[[ AVAILABLE DATA open ]]

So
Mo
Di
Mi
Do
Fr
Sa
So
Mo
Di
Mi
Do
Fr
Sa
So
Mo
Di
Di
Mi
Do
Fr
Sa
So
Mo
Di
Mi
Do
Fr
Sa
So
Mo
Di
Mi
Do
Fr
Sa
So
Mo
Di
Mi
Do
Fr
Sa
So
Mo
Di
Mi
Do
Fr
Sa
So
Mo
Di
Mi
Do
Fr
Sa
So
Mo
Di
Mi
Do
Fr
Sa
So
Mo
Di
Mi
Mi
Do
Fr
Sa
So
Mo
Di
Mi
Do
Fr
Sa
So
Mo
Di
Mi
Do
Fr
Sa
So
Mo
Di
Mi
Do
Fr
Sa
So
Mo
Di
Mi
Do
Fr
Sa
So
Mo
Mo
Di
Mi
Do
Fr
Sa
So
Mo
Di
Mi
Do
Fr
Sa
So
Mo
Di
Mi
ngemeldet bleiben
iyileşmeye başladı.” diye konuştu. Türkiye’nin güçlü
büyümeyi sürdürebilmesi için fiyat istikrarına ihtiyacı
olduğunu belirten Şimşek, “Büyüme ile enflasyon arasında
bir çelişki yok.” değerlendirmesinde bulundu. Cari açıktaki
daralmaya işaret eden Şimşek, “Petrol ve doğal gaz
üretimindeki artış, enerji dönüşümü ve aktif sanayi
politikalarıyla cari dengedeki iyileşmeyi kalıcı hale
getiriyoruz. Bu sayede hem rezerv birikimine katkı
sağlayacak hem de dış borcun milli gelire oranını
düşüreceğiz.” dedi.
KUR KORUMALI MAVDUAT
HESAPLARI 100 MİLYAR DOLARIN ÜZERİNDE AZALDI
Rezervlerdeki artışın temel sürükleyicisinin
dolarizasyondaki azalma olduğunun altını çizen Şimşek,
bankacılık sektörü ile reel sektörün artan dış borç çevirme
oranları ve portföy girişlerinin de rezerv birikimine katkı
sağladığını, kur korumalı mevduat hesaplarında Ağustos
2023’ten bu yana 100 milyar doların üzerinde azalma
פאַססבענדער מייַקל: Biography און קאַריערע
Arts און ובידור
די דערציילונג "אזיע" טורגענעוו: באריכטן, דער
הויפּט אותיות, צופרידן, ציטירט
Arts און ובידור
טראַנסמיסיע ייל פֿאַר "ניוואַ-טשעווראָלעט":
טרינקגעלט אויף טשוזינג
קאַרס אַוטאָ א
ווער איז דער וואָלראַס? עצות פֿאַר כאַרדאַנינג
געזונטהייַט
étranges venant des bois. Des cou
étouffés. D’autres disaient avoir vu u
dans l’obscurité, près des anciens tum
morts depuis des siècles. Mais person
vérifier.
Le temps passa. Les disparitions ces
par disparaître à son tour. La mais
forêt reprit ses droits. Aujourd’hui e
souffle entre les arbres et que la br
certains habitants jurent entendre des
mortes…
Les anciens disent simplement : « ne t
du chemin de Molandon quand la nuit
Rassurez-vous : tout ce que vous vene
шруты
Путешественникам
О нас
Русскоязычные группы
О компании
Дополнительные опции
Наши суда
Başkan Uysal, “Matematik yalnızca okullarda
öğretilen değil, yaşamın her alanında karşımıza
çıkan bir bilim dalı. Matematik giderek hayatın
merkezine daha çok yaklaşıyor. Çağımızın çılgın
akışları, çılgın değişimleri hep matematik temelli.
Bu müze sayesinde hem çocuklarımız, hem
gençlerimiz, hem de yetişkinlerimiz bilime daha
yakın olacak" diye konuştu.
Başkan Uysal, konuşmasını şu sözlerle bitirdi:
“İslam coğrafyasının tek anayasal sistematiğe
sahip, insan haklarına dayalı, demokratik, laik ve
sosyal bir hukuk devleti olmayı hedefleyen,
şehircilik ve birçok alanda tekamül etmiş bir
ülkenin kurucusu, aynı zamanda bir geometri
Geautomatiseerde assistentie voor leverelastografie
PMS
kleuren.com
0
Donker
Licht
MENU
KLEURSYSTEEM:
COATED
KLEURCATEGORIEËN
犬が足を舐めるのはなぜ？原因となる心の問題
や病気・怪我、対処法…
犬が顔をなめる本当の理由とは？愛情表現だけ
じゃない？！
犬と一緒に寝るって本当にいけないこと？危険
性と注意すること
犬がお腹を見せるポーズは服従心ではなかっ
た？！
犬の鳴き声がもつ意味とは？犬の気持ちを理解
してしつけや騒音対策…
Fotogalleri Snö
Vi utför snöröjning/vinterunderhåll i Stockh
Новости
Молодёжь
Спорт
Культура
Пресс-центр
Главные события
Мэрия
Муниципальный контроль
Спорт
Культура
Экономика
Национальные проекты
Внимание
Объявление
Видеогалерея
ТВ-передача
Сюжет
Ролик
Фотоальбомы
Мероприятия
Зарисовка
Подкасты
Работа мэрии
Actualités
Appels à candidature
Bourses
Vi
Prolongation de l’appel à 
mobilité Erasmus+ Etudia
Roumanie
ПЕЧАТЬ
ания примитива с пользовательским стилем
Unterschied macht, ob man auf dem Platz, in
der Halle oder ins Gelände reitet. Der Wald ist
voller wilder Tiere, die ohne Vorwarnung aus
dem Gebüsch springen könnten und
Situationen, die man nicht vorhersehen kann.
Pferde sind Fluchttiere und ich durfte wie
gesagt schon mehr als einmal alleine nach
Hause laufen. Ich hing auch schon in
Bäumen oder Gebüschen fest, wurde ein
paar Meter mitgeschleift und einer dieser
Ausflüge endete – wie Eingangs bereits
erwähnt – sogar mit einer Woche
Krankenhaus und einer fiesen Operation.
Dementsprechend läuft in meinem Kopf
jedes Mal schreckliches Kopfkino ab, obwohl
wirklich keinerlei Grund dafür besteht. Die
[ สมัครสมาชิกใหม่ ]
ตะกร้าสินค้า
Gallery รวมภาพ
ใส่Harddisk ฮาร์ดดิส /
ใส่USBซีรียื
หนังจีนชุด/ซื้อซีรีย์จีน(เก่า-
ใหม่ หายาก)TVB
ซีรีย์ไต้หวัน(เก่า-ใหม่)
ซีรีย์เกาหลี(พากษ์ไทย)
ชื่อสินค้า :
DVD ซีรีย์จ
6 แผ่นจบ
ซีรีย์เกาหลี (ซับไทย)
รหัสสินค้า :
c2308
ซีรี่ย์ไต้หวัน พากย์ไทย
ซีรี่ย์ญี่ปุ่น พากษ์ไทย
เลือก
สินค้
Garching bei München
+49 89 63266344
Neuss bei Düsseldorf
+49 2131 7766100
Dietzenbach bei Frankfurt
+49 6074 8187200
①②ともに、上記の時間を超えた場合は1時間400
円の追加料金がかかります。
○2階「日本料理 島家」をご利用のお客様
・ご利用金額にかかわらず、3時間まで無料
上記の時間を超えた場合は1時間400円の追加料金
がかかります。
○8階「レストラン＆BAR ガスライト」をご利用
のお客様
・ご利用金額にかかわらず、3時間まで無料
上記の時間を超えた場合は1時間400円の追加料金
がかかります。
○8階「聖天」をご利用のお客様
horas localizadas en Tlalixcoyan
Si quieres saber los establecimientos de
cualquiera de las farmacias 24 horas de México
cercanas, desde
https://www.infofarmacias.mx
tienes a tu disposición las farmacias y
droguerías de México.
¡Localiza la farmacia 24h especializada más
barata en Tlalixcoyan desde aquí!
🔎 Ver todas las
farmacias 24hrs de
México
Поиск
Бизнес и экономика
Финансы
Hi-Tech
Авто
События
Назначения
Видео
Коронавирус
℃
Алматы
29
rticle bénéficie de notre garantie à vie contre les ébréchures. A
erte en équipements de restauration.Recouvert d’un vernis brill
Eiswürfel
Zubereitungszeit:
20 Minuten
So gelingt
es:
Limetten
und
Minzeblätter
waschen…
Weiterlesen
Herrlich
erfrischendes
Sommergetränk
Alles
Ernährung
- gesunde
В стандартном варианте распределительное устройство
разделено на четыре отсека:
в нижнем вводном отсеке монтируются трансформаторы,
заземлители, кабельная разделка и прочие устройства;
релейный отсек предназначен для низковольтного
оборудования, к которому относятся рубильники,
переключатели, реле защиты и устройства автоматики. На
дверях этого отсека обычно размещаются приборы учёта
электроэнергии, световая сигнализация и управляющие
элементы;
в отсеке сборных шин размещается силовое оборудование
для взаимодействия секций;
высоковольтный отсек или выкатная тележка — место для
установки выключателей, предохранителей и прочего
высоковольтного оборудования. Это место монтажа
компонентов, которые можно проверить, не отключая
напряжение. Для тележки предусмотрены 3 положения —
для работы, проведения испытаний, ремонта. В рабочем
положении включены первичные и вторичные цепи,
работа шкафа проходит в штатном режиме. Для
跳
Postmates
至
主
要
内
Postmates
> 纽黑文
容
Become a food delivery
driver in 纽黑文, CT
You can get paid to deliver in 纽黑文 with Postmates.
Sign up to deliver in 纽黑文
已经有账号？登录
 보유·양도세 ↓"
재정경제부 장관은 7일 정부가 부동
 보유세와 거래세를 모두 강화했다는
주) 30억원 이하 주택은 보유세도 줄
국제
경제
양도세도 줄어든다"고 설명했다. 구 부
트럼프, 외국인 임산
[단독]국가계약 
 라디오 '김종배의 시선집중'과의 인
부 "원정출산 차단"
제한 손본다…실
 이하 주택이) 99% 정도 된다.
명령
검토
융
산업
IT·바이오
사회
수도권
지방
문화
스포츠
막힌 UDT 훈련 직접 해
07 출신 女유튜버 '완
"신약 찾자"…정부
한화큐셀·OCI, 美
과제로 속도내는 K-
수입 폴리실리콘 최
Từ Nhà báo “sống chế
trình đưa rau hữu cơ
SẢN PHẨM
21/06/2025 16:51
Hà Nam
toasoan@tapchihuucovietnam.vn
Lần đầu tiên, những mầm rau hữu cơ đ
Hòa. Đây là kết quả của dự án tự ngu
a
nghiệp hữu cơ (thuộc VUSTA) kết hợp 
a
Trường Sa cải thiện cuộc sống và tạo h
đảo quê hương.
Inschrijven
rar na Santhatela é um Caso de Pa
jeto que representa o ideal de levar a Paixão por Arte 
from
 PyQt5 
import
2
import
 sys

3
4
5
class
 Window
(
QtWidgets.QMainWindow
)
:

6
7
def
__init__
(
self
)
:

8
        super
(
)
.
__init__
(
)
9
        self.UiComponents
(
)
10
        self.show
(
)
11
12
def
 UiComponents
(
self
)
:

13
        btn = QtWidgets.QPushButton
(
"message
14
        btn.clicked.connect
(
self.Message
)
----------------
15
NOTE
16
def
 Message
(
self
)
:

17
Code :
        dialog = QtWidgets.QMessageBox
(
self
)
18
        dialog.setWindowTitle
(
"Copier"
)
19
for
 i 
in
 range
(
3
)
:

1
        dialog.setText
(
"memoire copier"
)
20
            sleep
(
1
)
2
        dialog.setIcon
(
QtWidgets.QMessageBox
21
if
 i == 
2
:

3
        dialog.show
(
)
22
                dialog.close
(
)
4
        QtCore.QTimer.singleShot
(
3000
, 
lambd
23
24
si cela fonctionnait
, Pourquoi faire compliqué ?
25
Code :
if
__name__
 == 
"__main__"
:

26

[[ AVAILABLE DATA closed ]]

◆ **WHAT YOU HAVE TO DO**: Which lines in the listing contain the string "dialog"? Copy each of them.

◆ **ANSWER AREA**:
        dialog = QtWidgets.QMessageBox
        dialog.setWindowTitle
        dialog.setText
        dialog.setIcon
        dialog.show
                dialog.close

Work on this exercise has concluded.